Slow start to the year

This year was supposed to start out with me focusing on my investment strategy more than in the past.  I’ve already managed not to do that.  I was in Israel on business discussing the US healthcare market, the business problem we are solving, and the integration challenges we face.  After years of hearing about Israel, I had an uneasy feeling of traveling to Tel Aviv.  To top it off, we ,very publicly, assassinated the leader of Iran’s armed forces the night before I left and Iran sent missiles to two of our bases in Iraq AND a 737 went down in Tehran the night before I came home.  Israel was a great and welcoming place with excellent cuisine but I’m not unhappy that I left before tensions escalated too much further.  

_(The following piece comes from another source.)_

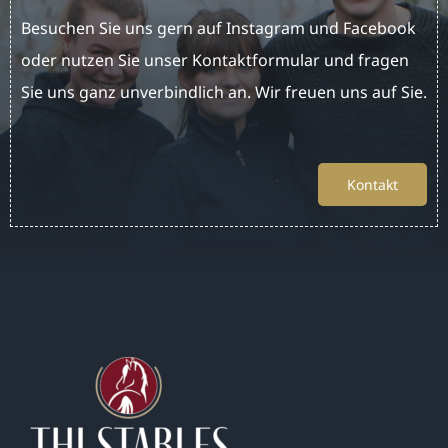
Besuchen Sie uns gern auf Instagram und Facebook
oder nutzen Sie unser Kontaktformular und fragen
Sie uns ganz unverbindlich an. Wir freuen uns auf Sie.
Kontakt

My general approach to investing this year is a combination of market trends and investing in what I know.  Working for a Fintech and being part of one of their SaaS divisions, I feel I have a good sense on what public SaaS solutions have a foothold in tech.  OKTA, TWLO, MDB, and TEAM are some of my favorites.  On the financial side, there are SQ, PYPL, V, & MA.  There are probably some smaller players that I need to become aware of.  Outside of investing in what you know, there is the concept of follow the momentum.  This is something that I first started to understand years ago when I found Howard Lindzon ( and then Stocktwits.  Stocks I like in that category are SHOP, COUP, & RNG.   

With the imminent release of fractional share investing at Robinhood, my plan is to buy weekly positions in these names.  I did not take my first positions until today and will be doing so on a less than weekly cadence because fractional shares is not yet rolled out.